_练习_
请把原文节选中的这句话译成英文:“本发明提供了一种提高新冠抗原胶体金检测灵敏度的样本处理液,样本处理液包括:缓冲物、可溶性盐离子、非离子表面活性剂和防腐剂。”

_原文节选_
图1为实施例1中样本处理液配方优化后在口咽拭子的检测结果;
图2为实施例1中样本处理液配方优化后在鼻咽拭子的检测结果;
图3为实施例1中样本处理液配方优化后在鼻前庭拭子的检测结果;
图4为实施例1中样本处理液配方优化后在唾液样本的检测结果;
图5为实施例2中样本处理液组合使用不同比例S9和MgSO4的结果。
具体实施方式
下面将结合本发明中的附图,对本发明中的技术方案进行描述。
应注意到:相似的标号和字母在下面的附图中表示类似项,因此,一旦某一项在一个附图中被定义,则在随后的附图中不需要对其进行进一步定义和解释。同时,在本发明的描述中,术语“第一”、“第二”等仅用于区分描述,而不能理解为指示或暗示相对重要性。
为提高现有免疫检测产品的灵敏度,本发明公开一种在与待检样本发生抗原抗体反应的免疫检测中,使待检样本与含有可溶性镁盐的样本处理液接触,以提高检测的灵敏度。
本发明提供了一种提高新冠抗原胶体金检测灵敏度的样本处理液,样本处理液包括:缓冲物、可溶性盐离子、非离子表面活性剂和防腐剂。
缓冲物为三羟甲基氨基甲烷,即Tris,三羟甲基氨基甲烷的浓度为100mM~150mM,优选的,三羟甲基氨基甲烷的浓度为100mM。
可溶性盐离子为钠盐和/或镁盐,钠盐选自氯化钠,即NaCl,浓度为150mM~200mM;镁盐选自硫酸镁,即MgSO4,浓度为50mM~150mM,较佳地,50mM~100mM,更佳地,80mM~90mM。
非离子表面活性剂为Triton x-100和/或S9,Triton x-100浓度为0.05~0.3(v/v)%,S9浓度为0.05~0.3(v/v)%,较佳地,0.05~0.2(v/v)%,更佳地,0.1~0.15(v/v)%。
防腐剂为Proclin300,样本处理液pH值为8.0。
将本发明的样本处理液与不同类型样本混合,不同类型样本包括口咽拭子、鼻咽拭子、鼻前庭拭子、唾液样本,样本处理液与上述不同类型样本混合时的体积为200μL~500μL,较佳地,300μL~500μL,更佳地,300μL~400μL。
样本处理液的配方:Tris、NaCl、Triton x-100、S9和/或MgSO4、Proclin300、超纯水,pH值为8.0。

_数据部分_
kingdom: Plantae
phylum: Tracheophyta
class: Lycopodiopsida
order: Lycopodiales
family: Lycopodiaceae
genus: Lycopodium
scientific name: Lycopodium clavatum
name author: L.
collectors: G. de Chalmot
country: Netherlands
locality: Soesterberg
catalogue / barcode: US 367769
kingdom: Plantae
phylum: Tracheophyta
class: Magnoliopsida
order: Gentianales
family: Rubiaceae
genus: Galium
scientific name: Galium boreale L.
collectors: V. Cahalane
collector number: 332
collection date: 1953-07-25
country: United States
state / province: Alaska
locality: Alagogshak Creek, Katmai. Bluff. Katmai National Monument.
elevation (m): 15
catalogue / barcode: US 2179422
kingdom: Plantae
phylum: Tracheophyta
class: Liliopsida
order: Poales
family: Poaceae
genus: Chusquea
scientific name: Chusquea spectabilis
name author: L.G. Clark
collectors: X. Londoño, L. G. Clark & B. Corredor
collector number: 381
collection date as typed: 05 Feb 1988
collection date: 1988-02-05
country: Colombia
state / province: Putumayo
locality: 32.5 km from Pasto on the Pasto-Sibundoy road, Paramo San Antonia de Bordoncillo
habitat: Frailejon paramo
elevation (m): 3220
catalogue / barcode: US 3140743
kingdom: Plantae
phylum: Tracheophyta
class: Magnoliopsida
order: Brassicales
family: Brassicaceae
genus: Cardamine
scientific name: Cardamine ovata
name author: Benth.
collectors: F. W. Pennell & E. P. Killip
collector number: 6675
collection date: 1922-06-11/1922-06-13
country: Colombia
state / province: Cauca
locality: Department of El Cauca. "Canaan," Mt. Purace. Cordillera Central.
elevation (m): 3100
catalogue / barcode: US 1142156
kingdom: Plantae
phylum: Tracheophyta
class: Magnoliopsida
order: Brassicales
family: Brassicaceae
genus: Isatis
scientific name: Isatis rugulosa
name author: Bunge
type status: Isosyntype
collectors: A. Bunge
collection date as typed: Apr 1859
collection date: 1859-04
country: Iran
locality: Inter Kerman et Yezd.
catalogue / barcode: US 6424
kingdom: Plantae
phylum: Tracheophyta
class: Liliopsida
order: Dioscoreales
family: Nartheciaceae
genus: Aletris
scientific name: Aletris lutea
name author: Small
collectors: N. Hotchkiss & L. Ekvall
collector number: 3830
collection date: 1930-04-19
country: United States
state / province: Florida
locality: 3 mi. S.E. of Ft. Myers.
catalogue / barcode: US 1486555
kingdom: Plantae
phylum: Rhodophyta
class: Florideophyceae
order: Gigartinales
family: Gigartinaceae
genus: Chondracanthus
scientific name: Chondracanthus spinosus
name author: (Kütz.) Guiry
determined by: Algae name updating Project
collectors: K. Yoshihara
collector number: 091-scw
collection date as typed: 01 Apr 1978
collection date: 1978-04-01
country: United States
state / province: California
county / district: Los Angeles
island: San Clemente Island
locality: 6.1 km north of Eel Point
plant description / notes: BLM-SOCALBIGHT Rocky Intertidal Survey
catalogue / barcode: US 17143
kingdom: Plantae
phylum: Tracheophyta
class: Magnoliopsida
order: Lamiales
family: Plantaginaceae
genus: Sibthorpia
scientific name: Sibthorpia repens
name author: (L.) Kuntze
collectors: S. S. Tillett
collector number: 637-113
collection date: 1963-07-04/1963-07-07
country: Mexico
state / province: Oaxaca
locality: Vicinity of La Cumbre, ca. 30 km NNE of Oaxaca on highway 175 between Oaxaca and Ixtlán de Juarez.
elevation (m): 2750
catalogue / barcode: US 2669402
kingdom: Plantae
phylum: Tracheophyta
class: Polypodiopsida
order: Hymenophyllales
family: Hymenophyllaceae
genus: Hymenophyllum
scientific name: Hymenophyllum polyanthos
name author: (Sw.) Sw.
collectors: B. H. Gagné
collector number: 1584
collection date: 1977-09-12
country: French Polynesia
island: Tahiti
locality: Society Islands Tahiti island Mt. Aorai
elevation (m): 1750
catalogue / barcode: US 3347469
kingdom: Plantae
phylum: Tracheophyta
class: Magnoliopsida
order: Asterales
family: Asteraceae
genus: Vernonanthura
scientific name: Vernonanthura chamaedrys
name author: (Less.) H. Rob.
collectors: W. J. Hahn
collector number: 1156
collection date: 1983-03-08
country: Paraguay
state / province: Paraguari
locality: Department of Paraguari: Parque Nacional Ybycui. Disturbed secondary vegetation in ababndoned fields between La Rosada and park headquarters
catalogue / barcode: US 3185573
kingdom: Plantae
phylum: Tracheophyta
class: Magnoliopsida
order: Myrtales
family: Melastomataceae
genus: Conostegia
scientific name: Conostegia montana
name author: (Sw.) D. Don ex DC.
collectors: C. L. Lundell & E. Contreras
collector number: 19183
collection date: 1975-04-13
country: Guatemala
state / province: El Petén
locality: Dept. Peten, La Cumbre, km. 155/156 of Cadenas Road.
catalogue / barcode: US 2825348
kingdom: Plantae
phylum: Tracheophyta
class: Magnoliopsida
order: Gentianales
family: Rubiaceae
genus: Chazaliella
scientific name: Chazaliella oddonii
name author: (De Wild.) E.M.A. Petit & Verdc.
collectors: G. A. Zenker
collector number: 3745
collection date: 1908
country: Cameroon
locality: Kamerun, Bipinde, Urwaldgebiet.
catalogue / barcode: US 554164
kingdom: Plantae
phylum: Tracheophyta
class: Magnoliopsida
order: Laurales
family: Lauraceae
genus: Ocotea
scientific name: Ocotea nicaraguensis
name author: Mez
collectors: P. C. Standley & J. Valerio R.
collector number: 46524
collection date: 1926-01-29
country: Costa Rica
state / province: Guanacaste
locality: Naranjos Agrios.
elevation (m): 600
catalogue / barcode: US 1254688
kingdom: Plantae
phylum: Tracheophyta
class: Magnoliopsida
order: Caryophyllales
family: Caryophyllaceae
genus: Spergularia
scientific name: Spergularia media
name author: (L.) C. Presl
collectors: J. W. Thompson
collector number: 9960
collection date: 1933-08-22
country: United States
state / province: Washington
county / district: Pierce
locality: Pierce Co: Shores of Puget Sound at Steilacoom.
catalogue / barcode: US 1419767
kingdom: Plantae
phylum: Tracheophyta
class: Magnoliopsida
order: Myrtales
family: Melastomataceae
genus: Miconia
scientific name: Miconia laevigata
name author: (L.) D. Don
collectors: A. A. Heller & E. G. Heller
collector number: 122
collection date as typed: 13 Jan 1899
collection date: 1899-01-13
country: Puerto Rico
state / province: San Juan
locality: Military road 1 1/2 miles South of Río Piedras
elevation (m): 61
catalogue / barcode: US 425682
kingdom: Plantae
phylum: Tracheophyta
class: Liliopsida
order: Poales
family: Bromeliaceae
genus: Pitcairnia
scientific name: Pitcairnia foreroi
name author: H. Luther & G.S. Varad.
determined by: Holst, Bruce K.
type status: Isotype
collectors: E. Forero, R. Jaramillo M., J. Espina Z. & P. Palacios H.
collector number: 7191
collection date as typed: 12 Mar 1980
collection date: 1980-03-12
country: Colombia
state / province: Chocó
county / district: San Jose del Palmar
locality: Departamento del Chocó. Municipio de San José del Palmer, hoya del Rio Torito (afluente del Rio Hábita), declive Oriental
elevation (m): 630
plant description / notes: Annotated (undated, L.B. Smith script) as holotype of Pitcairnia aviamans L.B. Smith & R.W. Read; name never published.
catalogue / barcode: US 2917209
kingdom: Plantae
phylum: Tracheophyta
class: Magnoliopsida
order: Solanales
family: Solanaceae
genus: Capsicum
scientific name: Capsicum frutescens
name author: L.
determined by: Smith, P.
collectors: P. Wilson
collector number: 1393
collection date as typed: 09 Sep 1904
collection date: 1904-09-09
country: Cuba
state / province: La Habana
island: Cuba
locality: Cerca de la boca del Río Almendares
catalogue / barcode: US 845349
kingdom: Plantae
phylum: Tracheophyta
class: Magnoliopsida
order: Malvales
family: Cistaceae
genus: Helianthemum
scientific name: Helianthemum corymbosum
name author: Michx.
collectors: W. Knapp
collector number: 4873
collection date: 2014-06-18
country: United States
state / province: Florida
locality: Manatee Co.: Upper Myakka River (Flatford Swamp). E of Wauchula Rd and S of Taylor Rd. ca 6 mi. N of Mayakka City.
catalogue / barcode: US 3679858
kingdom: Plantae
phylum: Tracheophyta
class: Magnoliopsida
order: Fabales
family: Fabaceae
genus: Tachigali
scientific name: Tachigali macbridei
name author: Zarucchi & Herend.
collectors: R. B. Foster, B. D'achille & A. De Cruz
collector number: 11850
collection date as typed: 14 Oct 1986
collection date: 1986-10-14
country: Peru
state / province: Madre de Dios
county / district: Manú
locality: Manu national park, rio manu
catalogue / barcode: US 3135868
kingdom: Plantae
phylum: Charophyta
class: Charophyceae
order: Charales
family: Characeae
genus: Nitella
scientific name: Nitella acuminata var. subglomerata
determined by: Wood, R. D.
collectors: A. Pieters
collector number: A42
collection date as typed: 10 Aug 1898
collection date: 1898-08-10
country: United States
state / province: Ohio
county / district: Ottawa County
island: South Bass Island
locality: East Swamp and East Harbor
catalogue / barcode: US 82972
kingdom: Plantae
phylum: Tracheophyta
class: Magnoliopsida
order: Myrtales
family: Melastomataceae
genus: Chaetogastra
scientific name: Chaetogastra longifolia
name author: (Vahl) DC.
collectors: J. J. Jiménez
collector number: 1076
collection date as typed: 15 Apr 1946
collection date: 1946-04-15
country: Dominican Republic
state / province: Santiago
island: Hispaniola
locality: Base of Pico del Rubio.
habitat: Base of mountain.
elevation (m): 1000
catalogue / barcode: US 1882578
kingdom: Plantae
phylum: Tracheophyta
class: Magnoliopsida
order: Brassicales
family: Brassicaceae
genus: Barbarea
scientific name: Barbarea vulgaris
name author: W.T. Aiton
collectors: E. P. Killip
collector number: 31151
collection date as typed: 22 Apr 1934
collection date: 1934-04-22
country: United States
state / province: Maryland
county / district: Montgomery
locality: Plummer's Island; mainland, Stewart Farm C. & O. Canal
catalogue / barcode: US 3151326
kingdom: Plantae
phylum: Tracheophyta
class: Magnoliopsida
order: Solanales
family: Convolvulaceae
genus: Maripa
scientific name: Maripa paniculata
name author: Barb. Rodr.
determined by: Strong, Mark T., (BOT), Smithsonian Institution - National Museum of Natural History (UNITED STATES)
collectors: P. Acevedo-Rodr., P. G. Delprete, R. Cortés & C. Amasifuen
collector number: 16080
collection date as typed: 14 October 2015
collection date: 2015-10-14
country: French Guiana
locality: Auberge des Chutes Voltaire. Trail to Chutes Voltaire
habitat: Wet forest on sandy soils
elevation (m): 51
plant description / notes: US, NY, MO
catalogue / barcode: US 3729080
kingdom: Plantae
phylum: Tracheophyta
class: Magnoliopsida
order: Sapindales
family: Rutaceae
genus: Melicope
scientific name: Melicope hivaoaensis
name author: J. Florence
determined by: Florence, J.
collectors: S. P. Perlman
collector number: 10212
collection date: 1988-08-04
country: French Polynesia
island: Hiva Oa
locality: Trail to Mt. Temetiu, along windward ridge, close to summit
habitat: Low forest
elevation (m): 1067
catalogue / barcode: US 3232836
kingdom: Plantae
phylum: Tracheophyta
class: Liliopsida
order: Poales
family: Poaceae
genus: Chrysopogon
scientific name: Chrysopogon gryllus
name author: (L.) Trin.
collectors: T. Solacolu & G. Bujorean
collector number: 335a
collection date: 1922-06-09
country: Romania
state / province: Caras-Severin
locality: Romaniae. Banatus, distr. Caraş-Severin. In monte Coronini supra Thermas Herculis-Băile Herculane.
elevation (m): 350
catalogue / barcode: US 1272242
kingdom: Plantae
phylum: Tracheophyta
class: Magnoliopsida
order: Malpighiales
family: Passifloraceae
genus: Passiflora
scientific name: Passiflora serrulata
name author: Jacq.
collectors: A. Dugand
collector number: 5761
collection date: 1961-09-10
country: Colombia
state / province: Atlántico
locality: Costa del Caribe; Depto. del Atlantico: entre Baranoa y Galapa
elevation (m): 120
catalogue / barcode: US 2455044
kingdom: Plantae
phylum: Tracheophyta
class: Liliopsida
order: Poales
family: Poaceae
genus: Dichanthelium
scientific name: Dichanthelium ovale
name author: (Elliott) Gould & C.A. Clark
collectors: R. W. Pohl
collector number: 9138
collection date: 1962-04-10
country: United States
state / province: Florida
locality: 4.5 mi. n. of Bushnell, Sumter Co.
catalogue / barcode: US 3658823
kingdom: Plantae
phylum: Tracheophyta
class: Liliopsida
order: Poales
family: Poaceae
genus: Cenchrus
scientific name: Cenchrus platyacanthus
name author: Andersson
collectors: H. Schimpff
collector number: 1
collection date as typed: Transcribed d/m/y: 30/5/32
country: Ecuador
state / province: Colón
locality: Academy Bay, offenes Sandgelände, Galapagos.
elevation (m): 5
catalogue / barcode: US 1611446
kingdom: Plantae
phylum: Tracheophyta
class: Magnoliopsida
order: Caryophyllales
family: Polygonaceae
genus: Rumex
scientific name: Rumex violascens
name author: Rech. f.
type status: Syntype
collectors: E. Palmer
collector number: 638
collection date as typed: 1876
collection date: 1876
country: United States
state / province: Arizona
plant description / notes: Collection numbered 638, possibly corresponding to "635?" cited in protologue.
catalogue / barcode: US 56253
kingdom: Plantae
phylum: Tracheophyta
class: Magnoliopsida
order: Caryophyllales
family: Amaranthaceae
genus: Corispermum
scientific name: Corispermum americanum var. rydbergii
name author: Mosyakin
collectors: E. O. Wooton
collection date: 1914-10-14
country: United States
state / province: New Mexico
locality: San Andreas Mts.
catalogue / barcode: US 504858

_练习解答_
The present invention provides a sample treatment solution for improving the sensitivity of colloidal gold detection of the novel coronavirus antigen, and the sample treatment solution comprises a buffer, soluble salt ions, a nonionic surfactant and a preservative.